La FISNUA renforce la sécurité à Abyei après plusieurs jours d’affrontements meurtriers
Violences à Abyei : au moins 26 morts, la force onusienne renforce la sécurité
Affrontements à Abyei : 26 morts et 82 blessés. La FISNUA a accru ses patrouilles et ses positions pour protéger les civils et prévenir de nouvelles représailles.
La région contestée d’Abyei, à la frontière entre le Soudan et le Soudan du Sud, a connu plusieurs jours d’affrontements intercommunautaires qui ont fait au moins 26 morts et 82 blessés. Face à l’escalade de la violence, la Force intérimaire de sécurité des Nations Unies pour Abyei (FISNUA) a renforcé sa présence sur le terrain afin de protéger les populations civiles et d’empêcher des représailles supplémentaires.
Bilan des pertes et renforcement onusien
Les bilans fournis par les autorités locales font état d’au moins 26 personnes tuées et 82 blessées à la suite des combats. La FISNUA a déployé des unités supplémentaires autour de la ville d’Abyei et intensifié les patrouilles dans les zones les plus exposées. Les renforts visent à sécuriser les accès aux marchés, aux points d’eau et aux axes de déplacement des civils, alors que la situation demeure fragile après des évènements successifs ayant attisé les tensions.
Déclenchement des violences au marché d’Amiet
Les affrontements ont débuté au marché commun d’Amiet après l’assassinat séparé d’un homme de la communauté Ngok Dinka un lundi, suivi de la mort d’un homme Misseriya le mardi. Ces incidents isolés ont déclenché des représailles et des heurts entre habitants et éleveurs, transformant un espace commercial en foyer de violences. Le marché, lieu central d’échanges et de rencontre entre communautés, est devenu le point focal des hostilités et a subi d’importantes perturbations.
Conflit centré sur les pâturages et l’eau
Les violences dans la zone d’Abyei s’inscrivent dans un schéma récurrent entre les communautés pastorales Misseriya et les résidents Ngok Dinka.

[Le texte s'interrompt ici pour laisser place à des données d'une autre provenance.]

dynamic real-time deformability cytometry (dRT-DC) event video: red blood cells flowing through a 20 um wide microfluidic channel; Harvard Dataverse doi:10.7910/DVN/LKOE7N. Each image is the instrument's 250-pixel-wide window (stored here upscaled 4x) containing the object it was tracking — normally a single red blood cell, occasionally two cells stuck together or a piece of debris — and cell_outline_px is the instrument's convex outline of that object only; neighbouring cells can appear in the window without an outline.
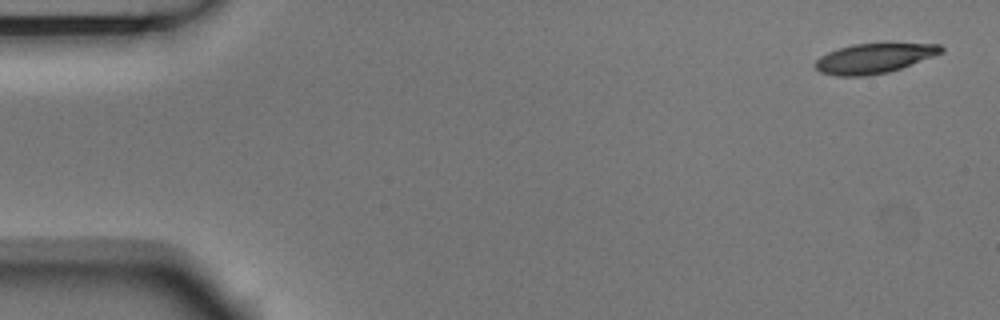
{"species": "Egyptian fruit bat (a non-hibernating species)", "species_latin": "Rousettus aegyptiacus", "temperature_condition": "room temperature", "stored_images_in_passage": 6, "camera_frame_rate_fps": 3000, "um_per_image_px": 0.085, "animal": {"sex": "male"}, "frame": {"image": 1, "passage_image": 1, "time_ms": 0.0, "image_size_px": [1000, 320], "cell_outline_px": [[944, 52], [900, 68], [888, 72], [864, 76], [836, 76], [820, 72], [812, 64], [820, 56], [836, 48], [852, 44], [884, 40], [940, 44], [944, 48]], "centroid_in_image_um": [74.32, 4.89], "position_along_channel_um": 10.7, "area_um2": 23.0}}
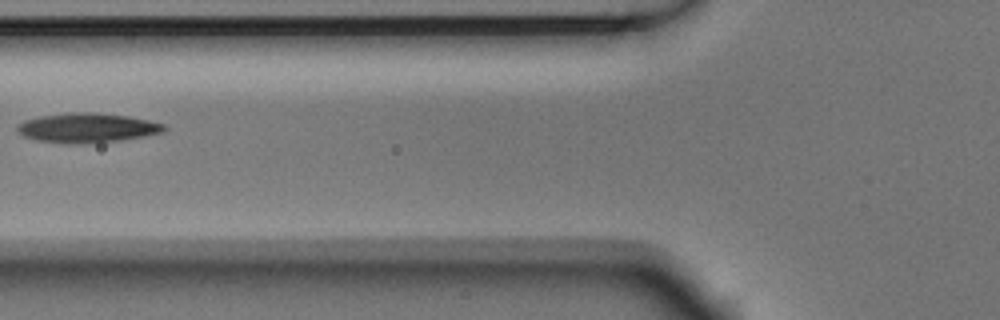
{"frame": {"image": 2, "passage_image": 5, "time_ms": 1.333, "image_size_px": [1000, 320], "cell_outline_px": [[168, 128], [164, 132], [124, 140], [88, 144], [64, 144], [36, 140], [24, 136], [16, 128], [16, 124], [24, 120], [40, 116], [68, 112], [92, 112], [128, 116], [148, 120], [164, 124]], "centroid_in_image_um": [7.41, 10.88], "position_along_channel_um": 118.4, "area_um2": 25.66}}
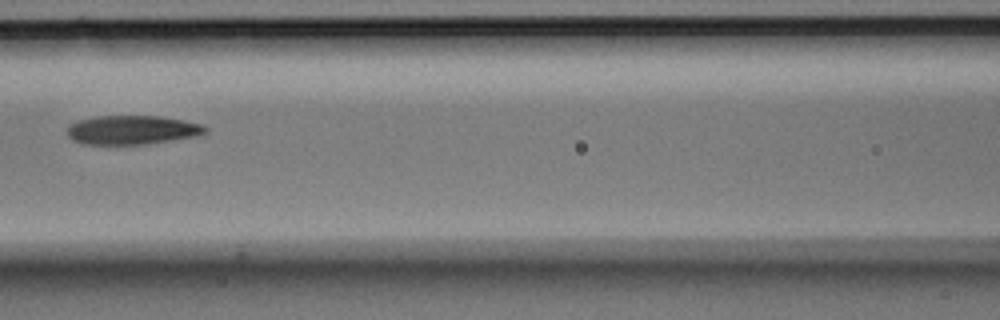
{"frame": {"image": 3, "passage_image": 6, "time_ms": 1.667, "image_size_px": [1000, 320], "cell_outline_px": [[208, 132], [196, 136], [148, 144], [80, 144], [72, 140], [64, 132], [68, 124], [80, 120], [96, 116], [160, 116], [184, 120], [204, 124], [208, 128]], "centroid_in_image_um": [11.21, 11.04], "position_along_channel_um": 155.4, "area_um2": 23.7}}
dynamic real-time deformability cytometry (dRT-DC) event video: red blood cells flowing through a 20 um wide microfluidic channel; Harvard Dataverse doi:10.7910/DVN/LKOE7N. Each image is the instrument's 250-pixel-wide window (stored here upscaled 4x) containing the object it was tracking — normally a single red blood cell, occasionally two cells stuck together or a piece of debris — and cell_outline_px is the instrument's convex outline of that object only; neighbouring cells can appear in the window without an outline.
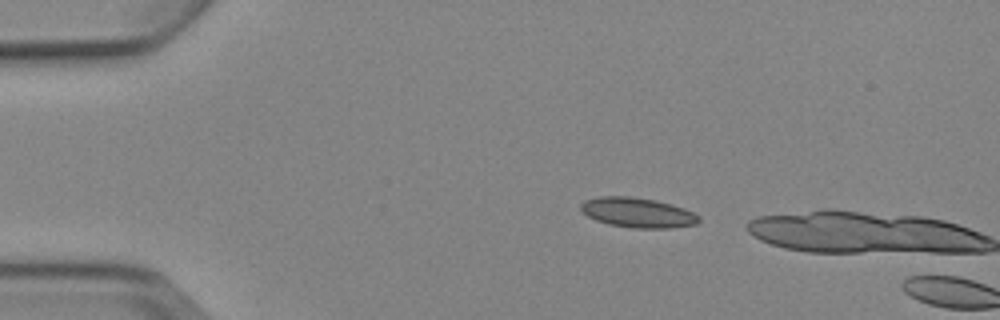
{"species": "Egyptian fruit bat (a non-hibernating species)", "species_latin": "Rousettus aegyptiacus", "temperature_condition": "cold", "stored_images_in_passage": 2, "camera_frame_rate_fps": 3000, "um_per_image_px": 0.085, "animal": {"sex": "female"}, "frame": {"image": 1, "passage_image": 1, "time_ms": 0.0, "image_size_px": [1000, 320], "cell_outline_px": [[700, 220], [696, 224], [668, 228], [632, 228], [608, 224], [596, 220], [588, 216], [580, 208], [580, 204], [584, 200], [600, 196], [628, 196], [656, 200], [684, 208], [700, 216]], "centroid_in_image_um": [54.19, 18.07], "position_along_channel_um": 30.8, "area_um2": 20.52}}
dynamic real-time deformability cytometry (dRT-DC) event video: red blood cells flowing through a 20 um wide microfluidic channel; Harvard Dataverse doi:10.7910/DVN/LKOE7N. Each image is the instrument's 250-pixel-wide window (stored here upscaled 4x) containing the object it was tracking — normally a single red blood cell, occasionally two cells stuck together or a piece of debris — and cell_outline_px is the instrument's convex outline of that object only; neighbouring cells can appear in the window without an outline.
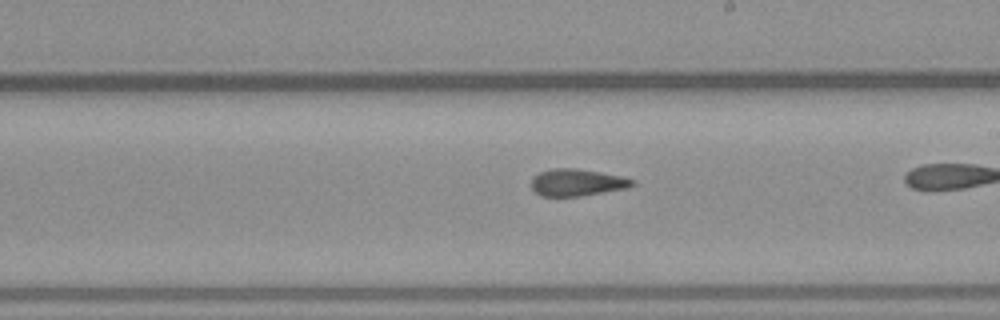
{"species": "common noctule bat (a hibernating species)", "species_latin": "Nyctalus noctula", "temperature_condition": "warm", "stored_images_in_passage": 34, "camera_frame_rate_fps": 3000, "um_per_image_px": 0.085, "animal": {"sex": "male", "body_mass_g": 23.1, "forearm_length_mm": 52.7}, "frame": {"image": 1, "passage_image": 25, "time_ms": 8.0, "image_size_px": [1000, 320], "cell_outline_px": [[636, 184], [628, 188], [580, 196], [540, 196], [532, 188], [532, 176], [540, 172], [552, 168], [576, 168], [600, 172], [620, 176], [636, 180]], "centroid_in_image_um": [49.06, 15.51], "position_along_channel_um": 239.9, "area_um2": 15.95}}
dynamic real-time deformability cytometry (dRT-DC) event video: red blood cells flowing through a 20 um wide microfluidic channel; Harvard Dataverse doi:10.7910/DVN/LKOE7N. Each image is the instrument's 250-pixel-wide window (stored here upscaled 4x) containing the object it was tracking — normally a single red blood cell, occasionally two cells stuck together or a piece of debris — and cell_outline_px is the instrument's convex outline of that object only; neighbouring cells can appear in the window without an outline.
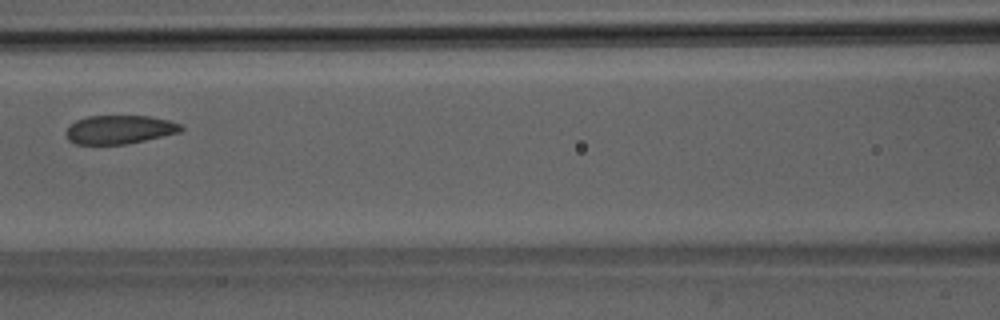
{"species": "Egyptian fruit bat (a non-hibernating species)", "species_latin": "Rousettus aegyptiacus", "temperature_condition": "room temperature", "stored_images_in_passage": 6, "camera_frame_rate_fps": 3000, "um_per_image_px": 0.085, "animal": {"sex": "male"}, "frame": {"image": 1, "passage_image": 4, "time_ms": 3.333, "image_size_px": [1000, 320], "cell_outline_px": [[184, 128], [180, 132], [128, 144], [76, 144], [68, 140], [64, 132], [76, 120], [88, 116], [148, 116], [168, 120], [180, 124]], "centroid_in_image_um": [10.14, 11.02], "position_along_channel_um": 156.5, "area_um2": 19.13}}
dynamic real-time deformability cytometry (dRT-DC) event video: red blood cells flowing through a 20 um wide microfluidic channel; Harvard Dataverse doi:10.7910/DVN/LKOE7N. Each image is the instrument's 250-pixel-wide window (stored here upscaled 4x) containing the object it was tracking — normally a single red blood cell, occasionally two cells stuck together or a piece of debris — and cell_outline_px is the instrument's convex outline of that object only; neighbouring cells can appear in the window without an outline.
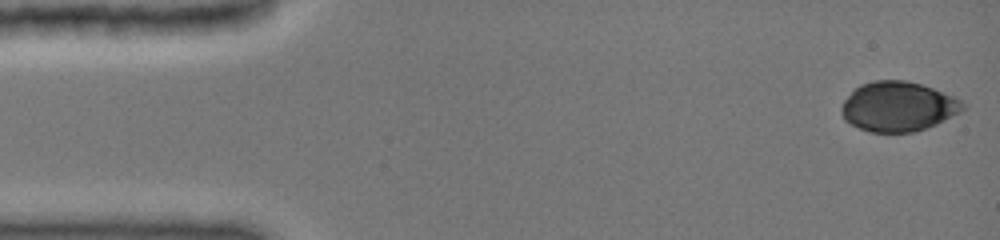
{"species": "common noctule bat (a hibernating species)", "species_latin": "Nyctalus noctula", "temperature_condition": "cold", "stored_images_in_passage": 27, "camera_frame_rate_fps": 3000, "um_per_image_px": 0.085, "animal": {"sex": "female", "body_mass_g": 19.0, "forearm_length_mm": 51.5}, "frame": {"image": 1, "passage_image": 1, "time_ms": 0.0, "image_size_px": [1000, 240], "cell_outline_px": [[968, 104], [960, 112], [936, 124], [916, 132], [868, 132], [844, 120], [840, 112], [840, 108], [844, 100], [860, 84], [872, 80], [904, 80], [920, 84], [932, 88], [952, 96]], "centroid_in_image_um": [76.32, 9.06], "position_along_channel_um": 8.7, "area_um2": 35.14}}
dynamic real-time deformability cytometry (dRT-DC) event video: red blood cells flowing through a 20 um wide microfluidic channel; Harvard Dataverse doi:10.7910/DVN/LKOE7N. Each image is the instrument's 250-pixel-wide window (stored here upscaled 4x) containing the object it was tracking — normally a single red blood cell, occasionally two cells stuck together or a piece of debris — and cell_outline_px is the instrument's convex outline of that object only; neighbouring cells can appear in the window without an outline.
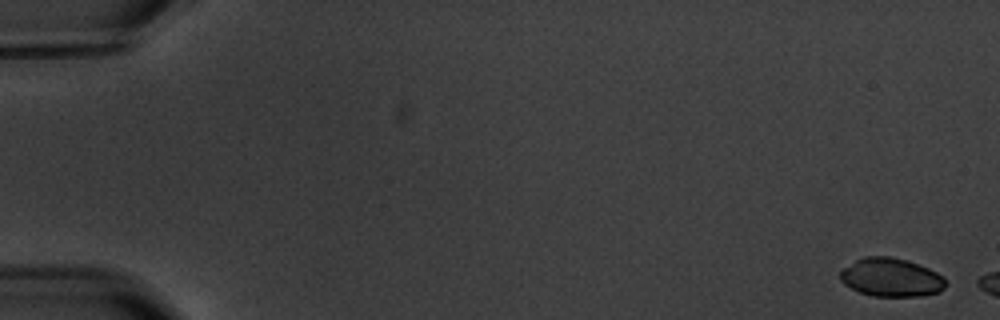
{"species": "common noctule bat (a hibernating species)", "species_latin": "Nyctalus noctula", "temperature_condition": "warm", "stored_images_in_passage": 3, "camera_frame_rate_fps": 3000, "um_per_image_px": 0.085, "animal": {"sex": "male", "body_mass_g": 20.1, "forearm_length_mm": 53.5}, "frame": {"image": 1, "passage_image": 1, "time_ms": 0.0, "image_size_px": [1000, 320], "cell_outline_px": [[944, 288], [940, 292], [920, 296], [872, 296], [860, 292], [844, 284], [840, 280], [840, 272], [844, 268], [856, 260], [864, 256], [888, 256], [908, 260], [928, 268], [944, 276]], "centroid_in_image_um": [75.75, 23.58], "position_along_channel_um": 9.3, "area_um2": 23.58}}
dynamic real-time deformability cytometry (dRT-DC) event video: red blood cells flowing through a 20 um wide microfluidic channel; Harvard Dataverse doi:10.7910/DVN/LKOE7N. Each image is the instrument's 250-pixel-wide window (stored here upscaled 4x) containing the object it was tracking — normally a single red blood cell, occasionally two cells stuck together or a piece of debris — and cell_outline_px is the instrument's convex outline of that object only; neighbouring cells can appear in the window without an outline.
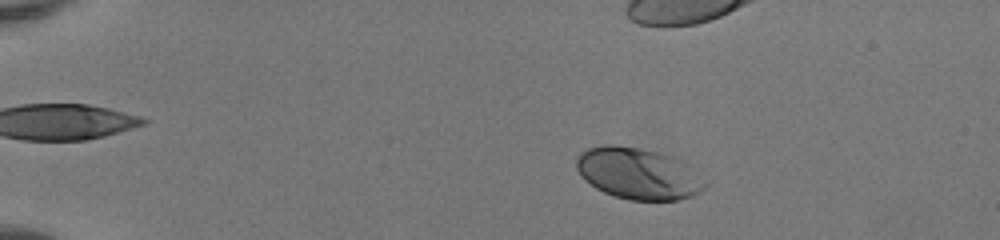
{"species": "human", "species_latin": "Homo sapiens", "temperature_condition": "room temperature", "stored_images_in_passage": 42, "camera_frame_rate_fps": 3000, "um_per_image_px": 0.085, "donor": {"sex": "female"}, "frame": {"image": 1, "passage_image": 9, "time_ms": 2.667, "image_size_px": [1000, 240], "cell_outline_px": [[708, 184], [700, 192], [692, 196], [680, 200], [628, 200], [604, 192], [596, 188], [576, 168], [576, 156], [580, 152], [588, 148], [604, 144], [612, 144], [636, 148], [656, 152], [672, 156], [680, 160], [708, 180]], "centroid_in_image_um": [54.29, 14.75], "position_along_channel_um": 30.7, "area_um2": 38.44}}
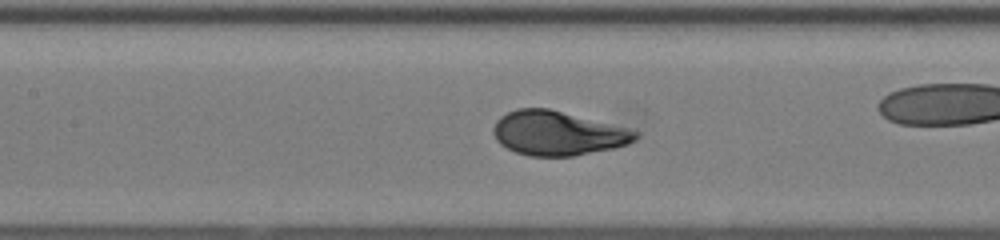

Les Misseriya, éleveurs originaires du Soudan, se déplacent vers le sud pendant la saison sèche à la recherche de pâturages et d’eau pour leurs troupeaux. Ces migrations saisonnières entraînent régulièrement des conflits d’usage des terres et des points d’abreuvement, avec des confrontations qui peuvent rapidement dégénérer lorsque des accusations de meurtres ou de pillages surviennent.
Mesures opérationnelles et posture de la FISNUA
La FISNUA, forte d’environ 3 000 policiers et militaires, a déclaré que sa priorité immédiate est la protection des civils et la prévention d’une spirale de représailles. Les unités sur place dialoguent avec les leaders communautaires pour obtenir des engagements en faveur d’un retour au calme. Des checkpoints et des patrouilles renforcées ont été mis en place autour du marché et des axes secondaires. Les opérations visent également à sécuriser les infrastructures civiles et à faciliter l’accès de l’aide humanitaire aux personnes touchées par les violences.
Enjeux territoriaux et contexte politique
Abyei reste une zone sensible en raison de son statut administratif non réglé depuis la sécession du Soudan du Sud en 2011. La région, riche en pétrole, est administrée de facto de manière conjointe et fait l’objet de revendications contradictoires des deux États. Le contexte national du Soudan du Sud, qui a retrouvé une stabilité relative depuis l’accord de paix de 2018 mettant fin à un conflit interne, ajoute une dimension politique aux tensions locales. Le pays se prépare également à organiser des élections en décembre 2026, un événement susceptible d’influencer les dynamiques régionales et les calculs des acteurs locaux.
La montée de la violence à Abyei illustre la vulnérabilité des populations vivant dans des territoires contestés où les ressources pastorales et pétrolières se superposent à des identités communautaires établies. La présence renforcée de la mission onusienne et les efforts de médiation entre leaders Ngok Dinka et Misseriya sont des étapes cruciales pour réduire les risques immédiats, mais une solution durable nécessitera des mesures politiques et sécuritaires concertées entre les autorités nationales et les acteurs locaux.